:: WHAT IS BEING ASKED ::
From the first line to the last, print the material exactly, skipping the pictures.

+---+

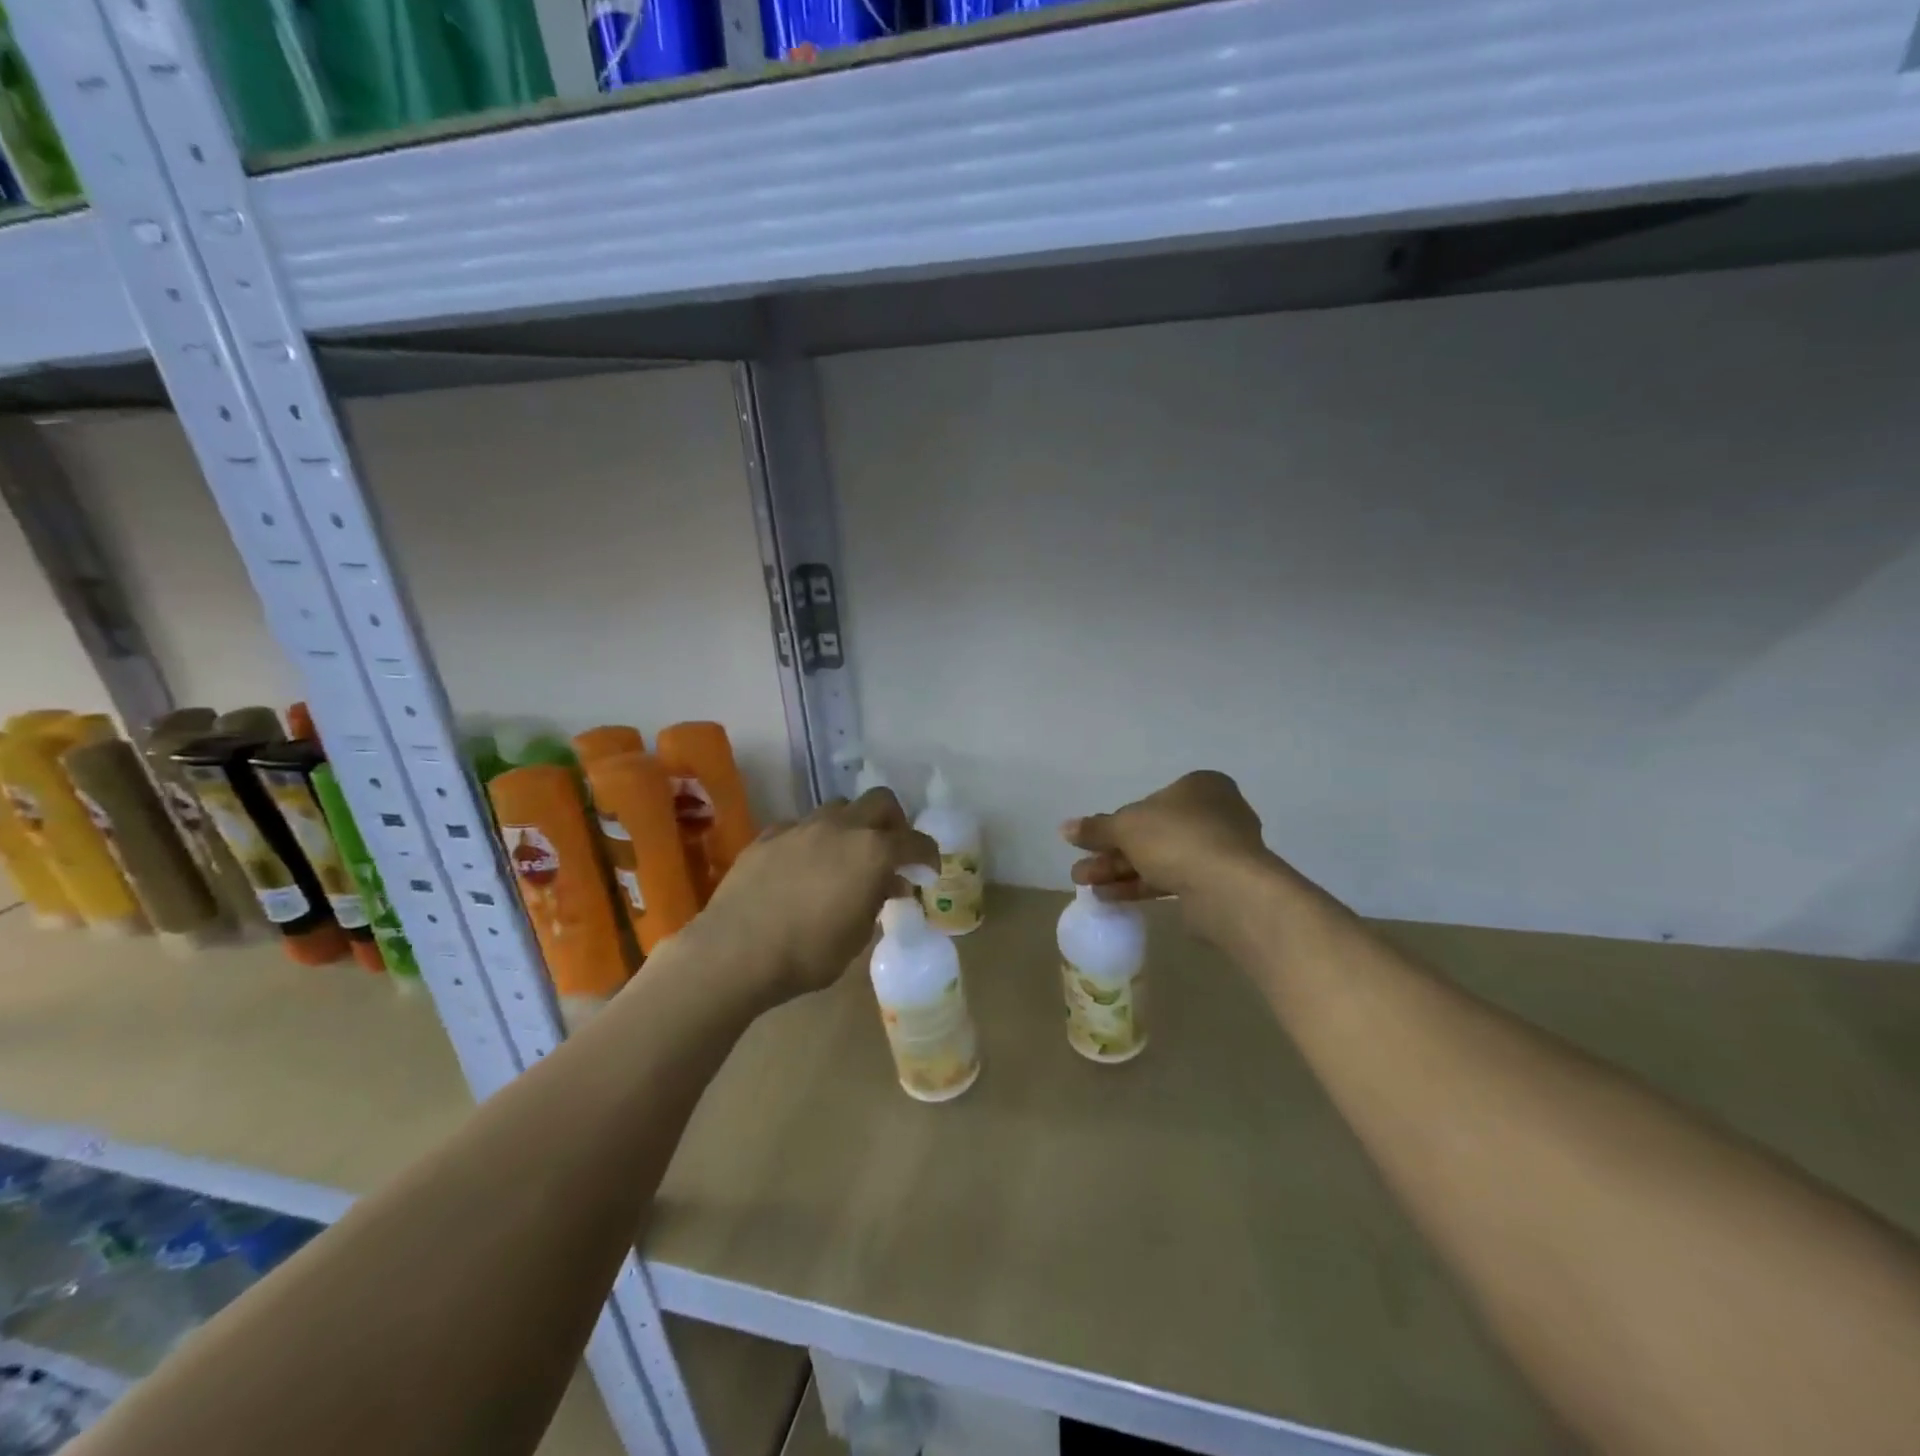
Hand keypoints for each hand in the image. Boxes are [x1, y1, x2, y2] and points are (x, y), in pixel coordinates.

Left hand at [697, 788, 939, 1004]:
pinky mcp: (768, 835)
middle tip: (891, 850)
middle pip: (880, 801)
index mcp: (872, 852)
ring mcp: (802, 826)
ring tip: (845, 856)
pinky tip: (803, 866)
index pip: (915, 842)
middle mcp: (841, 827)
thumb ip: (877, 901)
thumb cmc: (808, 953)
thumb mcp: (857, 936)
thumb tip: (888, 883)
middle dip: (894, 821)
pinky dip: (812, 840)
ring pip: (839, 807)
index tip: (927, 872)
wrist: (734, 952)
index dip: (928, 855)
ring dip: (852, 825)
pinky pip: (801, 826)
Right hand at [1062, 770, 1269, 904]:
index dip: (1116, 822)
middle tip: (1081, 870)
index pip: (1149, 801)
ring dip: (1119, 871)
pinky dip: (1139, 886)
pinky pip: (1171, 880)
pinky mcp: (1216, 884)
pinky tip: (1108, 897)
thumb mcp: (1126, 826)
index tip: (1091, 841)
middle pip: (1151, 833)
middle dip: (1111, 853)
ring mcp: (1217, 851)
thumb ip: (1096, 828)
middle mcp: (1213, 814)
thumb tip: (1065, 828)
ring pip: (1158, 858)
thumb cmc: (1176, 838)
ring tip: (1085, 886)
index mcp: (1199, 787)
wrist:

+---+

:: SOLUTION ::
Hand keypoints for each hand in the image. Boxes are [x1, y1, x2, y2] and points are (x, y), in pixel coordinates.

Left hand at [697, 788, 939, 1004]:
pinky mcp: (768, 835)
middle tip: (891, 850)
middle pip: (880, 801)
index mcp: (872, 852)
ring mcp: (802, 826)
ring tip: (845, 856)
pinky tip: (803, 866)
index pip: (915, 842)
middle mcp: (841, 827)
thumb ip: (877, 901)
thumb cmc: (808, 953)
thumb mcp: (857, 936)
thumb tip: (888, 883)
middle dip: (894, 821)
pinky dip: (812, 840)
ring pip: (839, 807)
index tip: (927, 872)
wrist: (734, 952)
index dip: (928, 855)
ring dip: (852, 825)
pinky pip: (801, 826)
Right hand at [1062, 770, 1269, 904]:
index dip: (1116, 822)
middle tip: (1081, 870)
index pip: (1149, 801)
ring dip: (1119, 871)
pinky dip: (1139, 886)
pinky pip: (1171, 880)
pinky mcp: (1216, 884)
pinky tip: (1108, 897)
thumb mcp: (1126, 826)
index tip: (1091, 841)
middle pip: (1151, 833)
middle dip: (1111, 853)
ring mcp: (1217, 851)
thumb ip: (1096, 828)
middle mcp: (1213, 814)
thumb tip: (1065, 828)
ring pip: (1158, 858)
thumb cmc: (1176, 838)
ring tip: (1085, 886)
index mcp: (1199, 787)
wrist:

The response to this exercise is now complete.